(Hardware design source data)
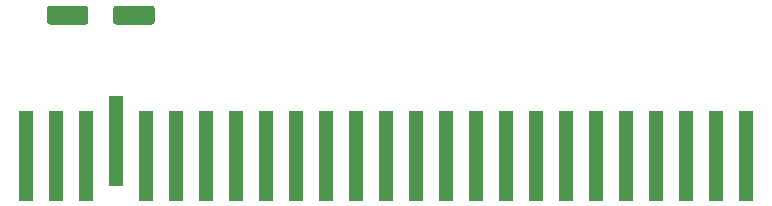
<source format=gbr>
G04 #@! TF.GenerationSoftware,KiCad,Pcbnew,(5.1.5-0-10_14)*
G04 #@! TF.CreationDate,2020-04-06T11:58:05+02:00*
G04 #@! TF.ProjectId,MSX USB Drive,4d535820-5553-4422-9044-726976652e6b,rev?*
G04 #@! TF.SameCoordinates,Original*
G04 #@! TF.FileFunction,Paste,Top*
G04 #@! TF.FilePolarity,Positive*
%FSLAX46Y46*%
G04 Gerber Fmt 4.6, Leading zero omitted, Abs format (unit mm)*
G04 Created by KiCad (PCBNEW (5.1.5-0-10_14)) date 2020-04-06 11:58:05*
%MOMM*%
%LPD*%
G04 APERTURE LIST*
%ADD10R,1.270000X7.620000*%
%ADD11C,0.100000*%
G04 APERTURE END LIST*
D10*
X617220000Y666496000D03*
X614680000Y666496000D03*
X665480000Y666496000D03*
X675640000Y666496000D03*
X668020000Y666496000D03*
X662940000Y666496000D03*
X660400000Y666496000D03*
X657860000Y666496000D03*
X670560000Y666496000D03*
X673100000Y666496000D03*
X642620000Y666496000D03*
X640080000Y666496000D03*
X637540000Y666496000D03*
X650240000Y666496000D03*
X647700000Y666496000D03*
X652780000Y666496000D03*
X645160000Y666496000D03*
X655320000Y666496000D03*
X624840000Y666496000D03*
X635000000Y666496000D03*
X632460000Y666496000D03*
X629920000Y666496000D03*
X627380000Y666496000D03*
X622300000Y667766000D03*
X619760000Y666496000D03*
D11*
G36*
X619754504Y679232796D02*
G01*
X619778773Y679229196D01*
X619802571Y679223235D01*
X619825671Y679214970D01*
X619847849Y679204480D01*
X619868893Y679191867D01*
X619888598Y679177253D01*
X619906777Y679160777D01*
X619923253Y679142598D01*
X619937867Y679122893D01*
X619950480Y679101849D01*
X619960970Y679079671D01*
X619969235Y679056571D01*
X619975196Y679032773D01*
X619978796Y679008504D01*
X619980000Y678984000D01*
X619980000Y677884000D01*
X619978796Y677859496D01*
X619975196Y677835227D01*
X619969235Y677811429D01*
X619960970Y677788329D01*
X619950480Y677766151D01*
X619937867Y677745107D01*
X619923253Y677725402D01*
X619906777Y677707223D01*
X619888598Y677690747D01*
X619868893Y677676133D01*
X619847849Y677663520D01*
X619825671Y677653030D01*
X619802571Y677644765D01*
X619778773Y677638804D01*
X619754504Y677635204D01*
X619730000Y677634000D01*
X616730000Y677634000D01*
X616705496Y677635204D01*
X616681227Y677638804D01*
X616657429Y677644765D01*
X616634329Y677653030D01*
X616612151Y677663520D01*
X616591107Y677676133D01*
X616571402Y677690747D01*
X616553223Y677707223D01*
X616536747Y677725402D01*
X616522133Y677745107D01*
X616509520Y677766151D01*
X616499030Y677788329D01*
X616490765Y677811429D01*
X616484804Y677835227D01*
X616481204Y677859496D01*
X616480000Y677884000D01*
X616480000Y678984000D01*
X616481204Y679008504D01*
X616484804Y679032773D01*
X616490765Y679056571D01*
X616499030Y679079671D01*
X616509520Y679101849D01*
X616522133Y679122893D01*
X616536747Y679142598D01*
X616553223Y679160777D01*
X616571402Y679177253D01*
X616591107Y679191867D01*
X616612151Y679204480D01*
X616634329Y679214970D01*
X616657429Y679223235D01*
X616681227Y679229196D01*
X616705496Y679232796D01*
X616730000Y679234000D01*
X619730000Y679234000D01*
X619754504Y679232796D01*
G37*
G36*
X625354504Y679232796D02*
G01*
X625378773Y679229196D01*
X625402571Y679223235D01*
X625425671Y679214970D01*
X625447849Y679204480D01*
X625468893Y679191867D01*
X625488598Y679177253D01*
X625506777Y679160777D01*
X625523253Y679142598D01*
X625537867Y679122893D01*
X625550480Y679101849D01*
X625560970Y679079671D01*
X625569235Y679056571D01*
X625575196Y679032773D01*
X625578796Y679008504D01*
X625580000Y678984000D01*
X625580000Y677884000D01*
X625578796Y677859496D01*
X625575196Y677835227D01*
X625569235Y677811429D01*
X625560970Y677788329D01*
X625550480Y677766151D01*
X625537867Y677745107D01*
X625523253Y677725402D01*
X625506777Y677707223D01*
X625488598Y677690747D01*
X625468893Y677676133D01*
X625447849Y677663520D01*
X625425671Y677653030D01*
X625402571Y677644765D01*
X625378773Y677638804D01*
X625354504Y677635204D01*
X625330000Y677634000D01*
X622330000Y677634000D01*
X622305496Y677635204D01*
X622281227Y677638804D01*
X622257429Y677644765D01*
X622234329Y677653030D01*
X622212151Y677663520D01*
X622191107Y677676133D01*
X622171402Y677690747D01*
X622153223Y677707223D01*
X622136747Y677725402D01*
X622122133Y677745107D01*
X622109520Y677766151D01*
X622099030Y677788329D01*
X622090765Y677811429D01*
X622084804Y677835227D01*
X622081204Y677859496D01*
X622080000Y677884000D01*
X622080000Y678984000D01*
X622081204Y679008504D01*
X622084804Y679032773D01*
X622090765Y679056571D01*
X622099030Y679079671D01*
X622109520Y679101849D01*
X622122133Y679122893D01*
X622136747Y679142598D01*
X622153223Y679160777D01*
X622171402Y679177253D01*
X622191107Y679191867D01*
X622212151Y679204480D01*
X622234329Y679214970D01*
X622257429Y679223235D01*
X622281227Y679229196D01*
X622305496Y679232796D01*
X622330000Y679234000D01*
X625330000Y679234000D01*
X625354504Y679232796D01*
G37*
M02*

</source>
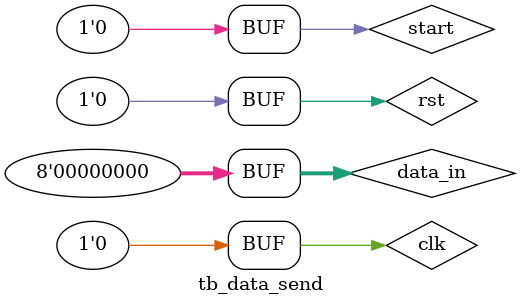
<source format=v>
`timescale 1ns / 1ps


module tb_data_send;

	// Inputs
	reg clk;
	reg rst;
	reg [7:0] data_in;
	reg start;

	// Outputs
	wire txd;

	// Instantiate the Unit Under Test (UUT)
	data_send uut (
		.clk(clk), 
		.rst(rst), 
		.data_in(data_in), 
		.txd(txd), 
		.start(start)
	);

	initial begin
		// Initialize Inputs
		clk = 0;
		rst = 0;
		data_in = 0;
		start = 0;

		// Wait 100 ns for global reset to finish
		#100;
        
		// Add stimulus here

	end
      
endmodule


</source>
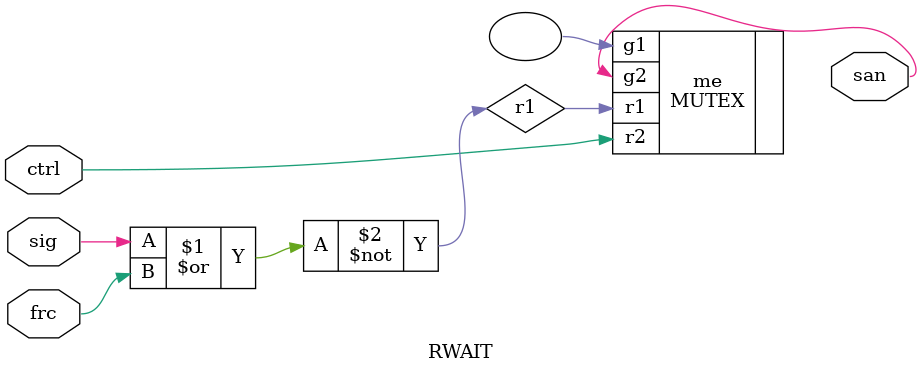
<source format=v>
module RWAIT (
    input sig,
    input frc,
    input ctrl,
    output san
);

    wire r1;

    assign r1 = ~(sig | frc);

    MUTEX me (
        .r1(r1),
        .r2(ctrl),
        .g1(),
        .g2(san)
    );

endmodule
</source>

#### [What to work on]
Lines containing the word "KiCad" must be found in the data above and copied.

#### [Written solution]
G04 #@! TF.GenerationSoftware,KiCad,Pcbnew,(5.1.5-0-10_14)*
G04 Created by KiCad (PCBNEW (5.1.5-0-10_14)) date 2020-04-06 11:58:05*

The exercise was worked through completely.